One of the things I love about using a mindmap to plan is that it allows me to break down my priorities into sections. With so many areas of my life to juggle, it can be overwhelming to try to fit everything into one planner. However, having multiple different planners to check can also be frustrating. With a mindmap, I can separate my priorities into different nodes and still have them all in one place.

2. A Blend of Digital and Paper

I find that having a blend of digital and paper-based planning works best for me. I can keep the main master to-do list in a digital mindmap, but when I am planning in detail, I prefer to use paper. I have a plain notebook where I pull out what I need to focus on for the day. This way, I can keep my mindmap up-to-date yet still have a physical copy of my plans for the day.

3. A Weekly Dashboard Without a Weekly Spread

Using a mindmap to plan also gives me a way to have a weekly dashboard without necessarily using a weekly spread. I divide my mind map into two major nodes (as seen in the video linked above), one for regular, recurring routines, and one for new goals. This way, I can easily separate out what is coming up for the week and what needs to be prioritized.

4. Analyzing Capacity and Realistic Goals

The mindmap-based planning system also allows me to analyze my capacity and decide what is realistic for me to focus on each day. I measure each task in 15-minute increments and take into consideration my routine and ongoing obligations. I know that I can comfortable squeeze in 10 hours of work each. I make sure that I subtract all the minutes of existing obligations (or I can remove some if needed) before I start trying to squeeze in new goals for the day. This way, I can decide how many new goals I can comfortably fit into my day.

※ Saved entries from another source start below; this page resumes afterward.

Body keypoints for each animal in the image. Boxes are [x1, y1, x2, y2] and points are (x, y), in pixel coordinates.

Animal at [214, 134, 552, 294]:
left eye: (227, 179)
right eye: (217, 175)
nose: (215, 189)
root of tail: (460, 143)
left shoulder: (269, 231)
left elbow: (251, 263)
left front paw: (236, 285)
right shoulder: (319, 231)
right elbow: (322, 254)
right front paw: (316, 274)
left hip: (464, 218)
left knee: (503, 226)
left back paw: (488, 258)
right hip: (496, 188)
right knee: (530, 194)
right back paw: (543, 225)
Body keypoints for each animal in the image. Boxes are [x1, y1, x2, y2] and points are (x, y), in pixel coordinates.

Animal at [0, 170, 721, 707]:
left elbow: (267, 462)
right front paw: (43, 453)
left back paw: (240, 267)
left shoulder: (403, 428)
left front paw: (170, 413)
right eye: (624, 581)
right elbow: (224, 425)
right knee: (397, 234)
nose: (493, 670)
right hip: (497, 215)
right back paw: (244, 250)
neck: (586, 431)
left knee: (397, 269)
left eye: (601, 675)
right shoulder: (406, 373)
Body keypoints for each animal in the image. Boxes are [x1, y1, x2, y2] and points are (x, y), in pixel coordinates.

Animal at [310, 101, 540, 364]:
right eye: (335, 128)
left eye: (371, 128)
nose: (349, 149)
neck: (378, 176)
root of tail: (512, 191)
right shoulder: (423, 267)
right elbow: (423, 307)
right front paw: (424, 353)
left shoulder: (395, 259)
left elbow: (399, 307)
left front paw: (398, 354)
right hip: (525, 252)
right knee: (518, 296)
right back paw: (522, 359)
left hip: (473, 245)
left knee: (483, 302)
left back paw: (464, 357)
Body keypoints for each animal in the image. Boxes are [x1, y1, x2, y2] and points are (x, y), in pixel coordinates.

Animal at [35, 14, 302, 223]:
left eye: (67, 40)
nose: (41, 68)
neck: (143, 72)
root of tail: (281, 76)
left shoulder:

5. Time Estimations for Tasks

Putting estimated times on tasks helps me with time blindness and motivation. Sometimes, I can struggle with “I got all day syndrome”. When I’m not reminded of how long tasks take, I can trick myself into believing that I have all day to get it done and I’ll just work on it later.  It's always a frustrating feeling when I realize at the end of the day that there are not enough hours left in the day to do all the things that I originally wanted to accomplish. So seeing all the tasks with the reminder of how long each task takes encourages me to get started sooner or readjust my expectations.

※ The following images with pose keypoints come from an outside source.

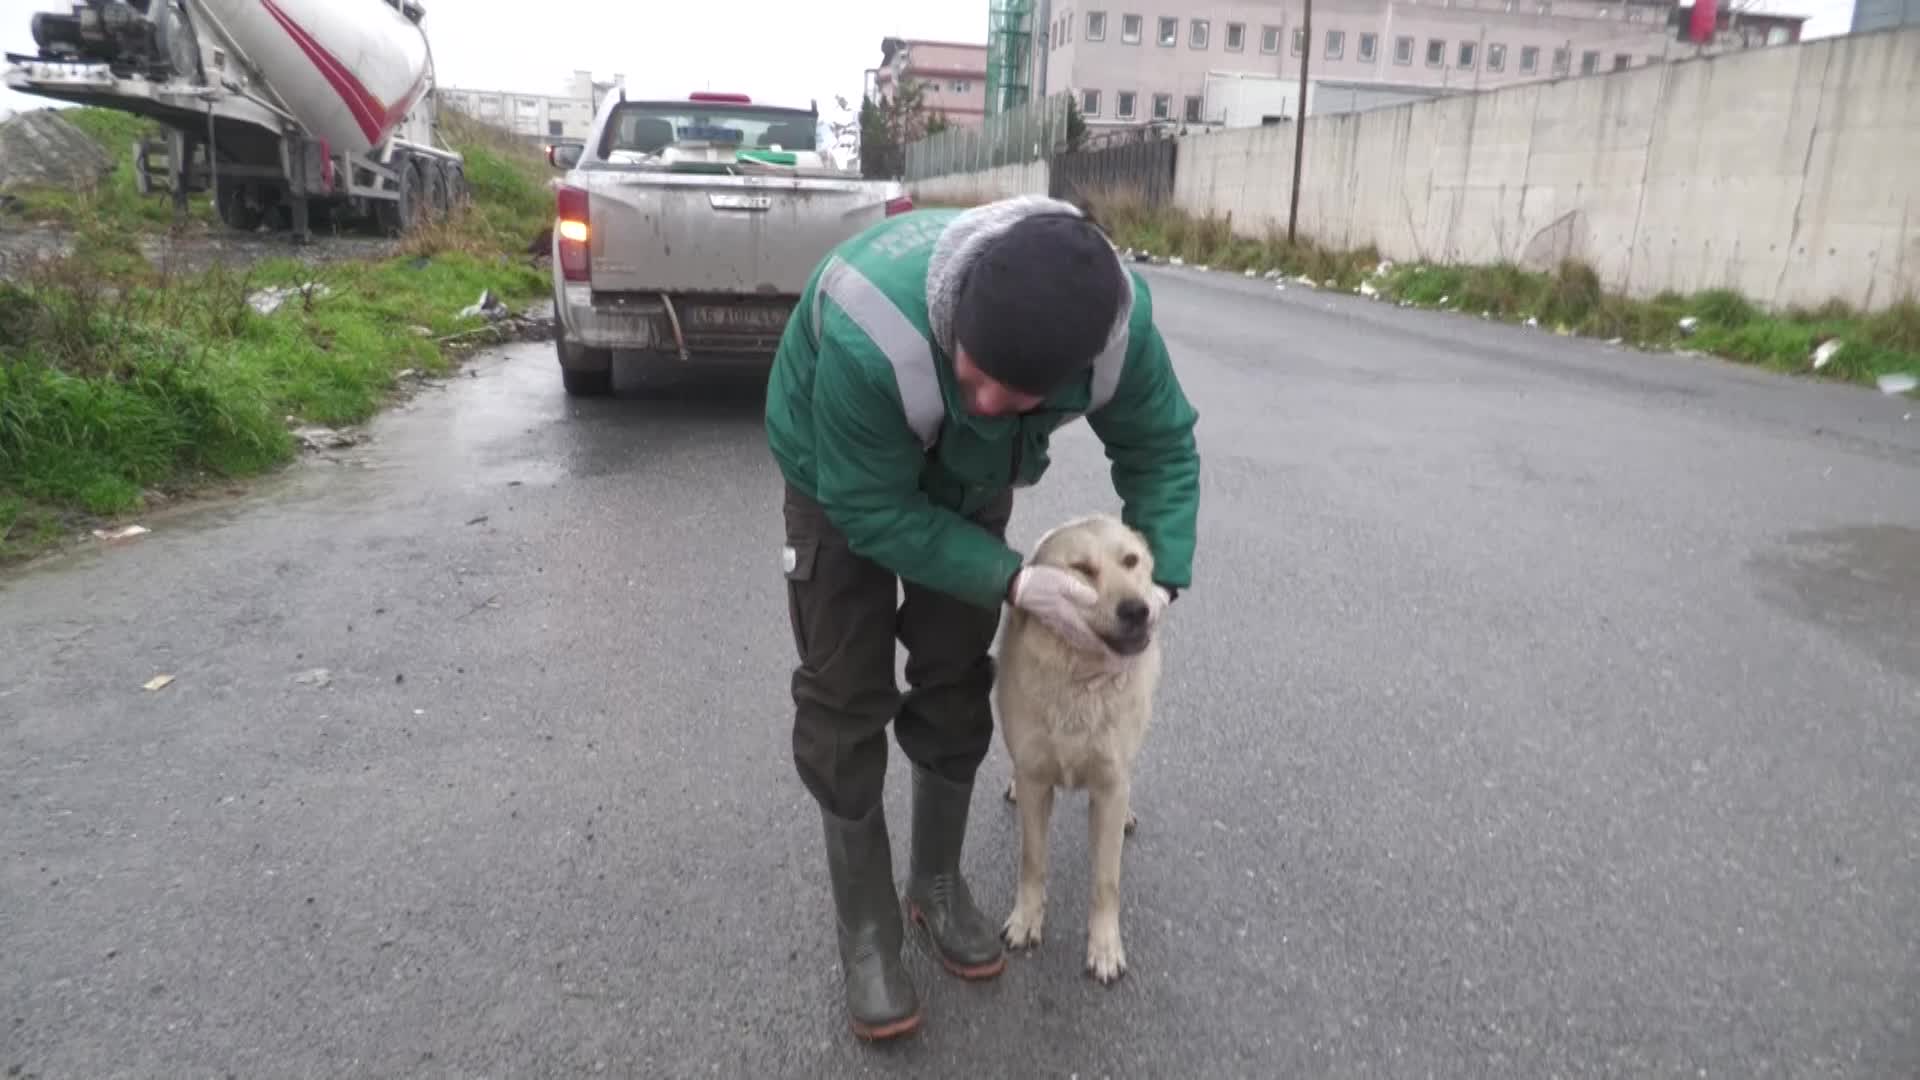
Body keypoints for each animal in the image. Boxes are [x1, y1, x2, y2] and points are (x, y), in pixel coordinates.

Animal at [998, 511, 1159, 983]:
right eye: (1083, 569)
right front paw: (1027, 918)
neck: (1080, 681)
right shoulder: (1036, 781)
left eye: (1131, 561)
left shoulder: (1108, 784)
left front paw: (1104, 946)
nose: (1138, 610)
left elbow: (1106, 881)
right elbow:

The time stamps also help with motivation. When I see that a task will only take 15 minutes (for example), I feel more motivated to knock it out.

6. Time Fluidity

One of the problems I had with scheduling everything out according to specific dates and/or times was that when something threw us off schedule, I did not feel motivated to sit down and replan everything. With a mindmap-based planning system, I have one big planning session, and then I do not have to worry about planning for a couple of weeks. If I get off track, it's easier to jump back in and pick up where I left off. I do acknowledge that there will be tasks that are time sensitive. Using the two-week sprints and project planning strategies demonstrated in the video above addresses this concern. .

Conclusion

In conclusion, I believe using a mindmap-based planning system will solve many of the problems I encountered with previous planning systems. I love how it allows me to break down my priorities, use a blend of digital and paper-based planning, and analyze my capacity for each day. I also appreciate how it helps with time blindness and time estimations for tasks. Finally, I love how it is time-fluid. I look forward to reporting back as I attempt to implement this system into my life. 

What frustrates you about planning?

Have you tried a mindmap-based planning system before?